Content starts

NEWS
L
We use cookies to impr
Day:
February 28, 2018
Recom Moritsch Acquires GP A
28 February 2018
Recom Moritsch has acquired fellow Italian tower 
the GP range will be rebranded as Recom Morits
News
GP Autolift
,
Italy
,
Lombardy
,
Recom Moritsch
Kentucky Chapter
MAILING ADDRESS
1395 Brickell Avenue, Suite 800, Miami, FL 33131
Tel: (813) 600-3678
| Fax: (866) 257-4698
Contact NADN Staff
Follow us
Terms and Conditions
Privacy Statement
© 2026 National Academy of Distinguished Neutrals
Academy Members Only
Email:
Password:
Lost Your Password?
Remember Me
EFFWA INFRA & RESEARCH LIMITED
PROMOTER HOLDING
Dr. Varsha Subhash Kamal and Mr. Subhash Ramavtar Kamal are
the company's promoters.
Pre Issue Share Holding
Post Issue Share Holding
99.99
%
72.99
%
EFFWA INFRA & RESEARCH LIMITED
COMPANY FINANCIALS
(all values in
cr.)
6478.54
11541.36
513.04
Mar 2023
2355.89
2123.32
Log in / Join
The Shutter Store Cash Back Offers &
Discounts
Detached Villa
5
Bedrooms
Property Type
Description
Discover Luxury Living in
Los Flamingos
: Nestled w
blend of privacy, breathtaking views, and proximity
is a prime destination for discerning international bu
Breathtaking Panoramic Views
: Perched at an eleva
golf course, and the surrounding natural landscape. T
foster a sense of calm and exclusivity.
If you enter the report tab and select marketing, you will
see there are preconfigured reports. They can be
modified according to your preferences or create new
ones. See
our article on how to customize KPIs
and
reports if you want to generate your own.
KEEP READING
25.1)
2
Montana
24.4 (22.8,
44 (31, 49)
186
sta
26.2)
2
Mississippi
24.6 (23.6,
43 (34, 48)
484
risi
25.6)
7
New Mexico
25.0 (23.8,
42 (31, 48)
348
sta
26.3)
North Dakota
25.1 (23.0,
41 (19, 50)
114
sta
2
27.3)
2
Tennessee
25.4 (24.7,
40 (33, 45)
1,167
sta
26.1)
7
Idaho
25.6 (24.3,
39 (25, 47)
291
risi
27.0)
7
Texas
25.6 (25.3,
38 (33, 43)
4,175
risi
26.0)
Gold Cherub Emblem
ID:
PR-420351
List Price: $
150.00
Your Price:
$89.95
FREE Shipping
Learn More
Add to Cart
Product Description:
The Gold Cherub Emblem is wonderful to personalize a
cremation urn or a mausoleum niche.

Content ends

● ACTION ITEM
Reproduce word for word the lines from the first one through the line that contains "(all values in", with both of those lines included.

● SOLVED PROBLEM
NEWS
L
We use cookies to impr
Day:
February 28, 2018
Recom Moritsch Acquires GP A
28 February 2018
Recom Moritsch has acquired fellow Italian tower 
the GP range will be rebranded as Recom Morits
News
GP Autolift
,
Italy
,
Lombardy
,
Recom Moritsch
Kentucky Chapter
MAILING ADDRESS
1395 Brickell Avenue, Suite 800, Miami, FL 33131
Tel: (813) 600-3678
| Fax: (866) 257-4698
Contact NADN Staff
Follow us
Terms and Conditions
Privacy Statement
© 2026 National Academy of Distinguished Neutrals
Academy Members Only
Email:
Password:
Lost Your Password?
Remember Me
EFFWA INFRA & RESEARCH LIMITED
PROMOTER HOLDING
Dr. Varsha Subhash Kamal and Mr. Subhash Ramavtar Kamal are
the company's promoters.
Pre Issue Share Holding
Post Issue Share Holding
99.99
%
72.99
%
EFFWA INFRA & RESEARCH LIMITED
COMPANY FINANCIALS
(all values in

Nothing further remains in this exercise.